SELECT b.browse_date, b.user_id, c.user_id AS 'is_checkout', p.user_id AS 'is_purchase' FROM browse as 'b' LEFT JOIN checkout as 'c' ON b.user_id = c.user_id LEFT JOIN purchase as 'p' ON c.user_id = p.user_id WHERE c.user_id IS NOT NULL AND p.user_id IS NOT NULL LIMIT 50;
Within the context of this exercise, why are we joining the three tables using user_id and not for example using item_id?
I have included item_id to provide a clearer understanding of the browse-checkout-purchase process of user.
I also added few AND after ON to make sure browse’s item, user and date correspond to checkout ones and also checkout data correspond to purchase data.
SELECT b.item_id, b.browse_date, b.user_id, c.user_id IS NOT NULL AS ‘is_checkout’, p.user_id IS NOT NULL AS ‘is_purchase’
FROM browse AS “b”
LEFT JOIN checkout AS “c”
ON c.user_id = b.user_id AND c.checkout_date=b.browse_date AND c.item_id=b.item_id
LEFT JOIN purchase AS ‘p’
ON p.user_id = c.user_id AND c.checkout_date=p.purchase_date AND c.item_id=p.item_id
Hi there! Theoretical question, on the result the columns is_checkout/ is_purchase I understand that 0-1 means True-False but wherein the code is that order? Is it on IS NOT NULL? Can someone explain to me what’s the process in the program where that variable is transformed from date to 0-1.
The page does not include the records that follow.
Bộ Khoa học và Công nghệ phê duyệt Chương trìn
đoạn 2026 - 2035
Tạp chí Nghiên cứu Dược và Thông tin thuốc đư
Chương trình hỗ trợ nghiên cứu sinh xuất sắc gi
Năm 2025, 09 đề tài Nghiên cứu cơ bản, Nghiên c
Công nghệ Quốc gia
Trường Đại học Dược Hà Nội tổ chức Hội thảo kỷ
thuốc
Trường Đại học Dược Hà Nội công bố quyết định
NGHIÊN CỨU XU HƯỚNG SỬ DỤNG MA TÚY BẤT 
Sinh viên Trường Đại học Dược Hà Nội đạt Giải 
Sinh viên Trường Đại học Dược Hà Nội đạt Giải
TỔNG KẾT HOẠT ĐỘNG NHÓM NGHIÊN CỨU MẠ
Just so I am clear… in the previous step code it shows that the tables can be aliased using AS then in this code it shows that we can either use AS or just the alias name in ’ …’ - IS this why the code has an AS ‘b’ in the FROM browse AS ‘b’ and then not when aliasing checkout ‘c’ in the LEFT JOIN ???
SELECT DISTINCT b.browse_date,
c.user_id IS NOT NULL AS ‘is_checkout’,
p.user_id IS NOT NULL AS ‘is_purchase’
FROM browse AS ‘b’
LEFT JOIN checkout ‘c’
ON c.user_id = b.user_id
LEFT JOIN purchase ‘p’
ON p.user_id = b.user_id
Hi, I actually had the same question and am confused regarding the input:
“c.user_id IS NOT NULL AS ‘is_checkout’, p.user_id IS NOT NULL AS ‘is_purchase’”
The examples I’ve seen so far have always used “IS (NOT) NULL” in a where clause, but never in a SELECT clause; if used in the context of a WHERE clause, I’d imagine the query would pull the actual user_id’s that are simply not null and not a binary. Why is it a binary when used in a SELECT statement?
Is it possible that because there is a specific row for each item_id purchased (same user, same purchase date) a GROUP BY would return multiple checkouts and purchases for one transaction where the the use of DISTINCT would only count each cart and transaction once, regardless of the number of items?